Excerpt From the Guerrilla Guide to Legal Research – Legal Forms


The following post is a small section of the Guerrilla Guide to Legal Research which is in the final stages and should be released in the next week or so.

How to Research and Find Forms

 I debated on whether or not to include this section because the most common question I have seen on websites is “where can I find a form for…”

 Unfortunately, there is no one place that has every form you need in a case. Some places, like the ones that advertise forms on LessonsInLaw.com are very good but I always hesitate to tell someone to use them unless they are doing it from scratch and are just trying to save time.

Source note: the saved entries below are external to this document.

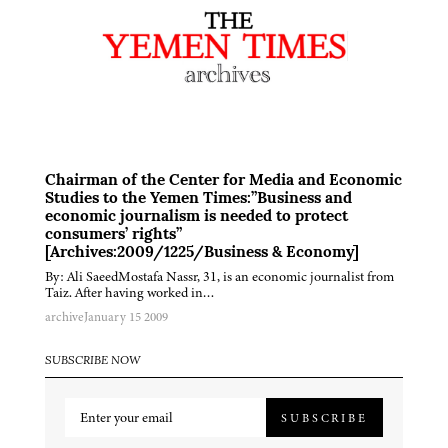
Chairman of the Center for Media and Economic
Studies to the Yemen Times:”Business and
economic journalism is needed to protect
consumers’ rights”
[Archives:2009/1225/Business & Economy]
By: Ali SaeedMostafa Nassr, 31, is an economic journalist from
Taiz. After having worked in…
archive
January 15 2009
SUBSCRIBE NOW
SUBSCRIBE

 When a young lawyer starts at a law firm the absolute best thing the firm can do is give him some documents to draft and show him where the statutes are that describe what has to be in there. Provide him the facts, show him the statutes and then let him draft them from a blank page. After he finishes, show him a form and see how he did.

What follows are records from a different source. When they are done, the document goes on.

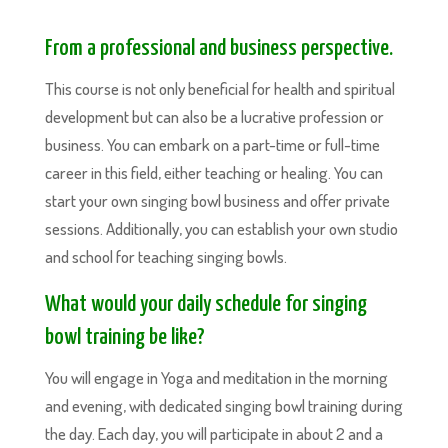
From a professional and business perspective.
This course is not only beneficial for health and spiritual
development but can also be a lucrative profession or
business. You can embark on a part-time or full-time
career in this field, either teaching or healing. You can
start your own singing bowl business and offer private
sessions. Additionally, you can establish your own studio
and school for teaching singing bowls.
What would your daily schedule for singing
bowl training be like?
You will engage in Yoga and meditation in the morning
and evening, with dedicated singing bowl training during
the day. Each day, you will participate in about 2 and a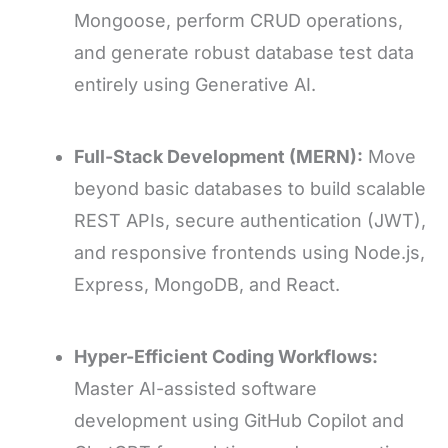
Mongoose, perform CRUD operations,
and generate robust database test data
entirely using Generative AI.
Full-Stack Development (MERN):
Move
beyond basic databases to build scalable
REST APIs, secure authentication (JWT),
and responsive frontends using Node.js,
Express, MongoDB, and React.
Hyper-Efficient Coding Workflows:
Master AI-assisted software
development using GitHub Copilot and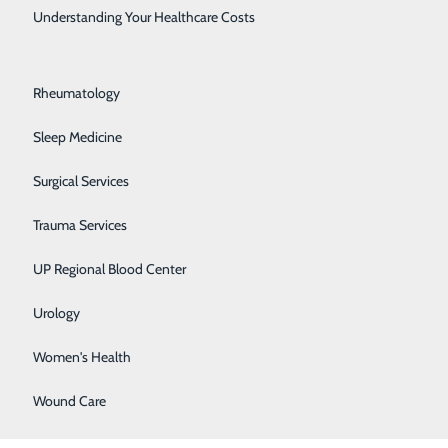
Rehabilitation Center
Understanding Your Healthcare Costs
Respiratory Medicine
 my wife would
Rheumatology
 Health
th comfort and
Sleep Medicine
t compassionate
Surgical Services
ern for my well
Trauma Services
UP Regional Blood Center
ho were
Urology
Women's Health
Wound Care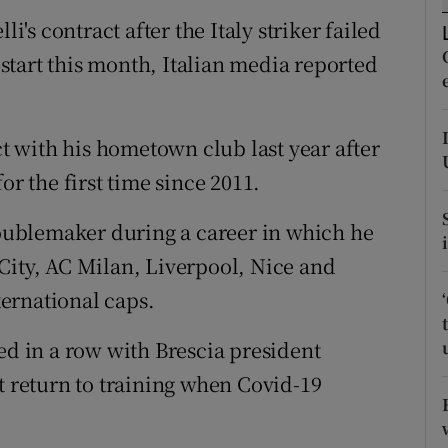
li's contract after the Italy striker failed
tices
Opens in new window
restart this month, Italian media reported
d
Show Sponsored sub sections
r Rewards
ct with his hometown club last year after
or the first time since 2011.
ons
troublemaker during a career in which he
rs
City, AC Milan, Liverpool, Nice and
orecast
ernational caps.
ed in a row with Brescia president
t return to training when Covid-19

That’s what anyone who is trying to represent themselves should do as well. You can use the abilities learned in this book to find the law, then use the law to draft whatever legal document you need.

By doing it from the ground up you will be able to respond to any attacks on it and won’t just be using a paper which you don’t understand. A person using a legal form that they don’t understand is as dangerous to their case as an inexperienced person is to other people.

However, if you absolutely must have a form then other than things like wills and divorces, for which the forms sites are tolerable, then the best place to get one is at the clerk of courts office for the court where your case is or will be. Almost all court files are public records and often if you are friendly enough the people there will help you find a form that has been filed by a lawyer in a similar case and only charge you a nominal copying fee.

Once you get the form don’t just copy it and file it. Find the law that applies and try to understand why the lawyer put each thing in the document. That way if something changes or you have to respond you have enough of an understanding to do so competently.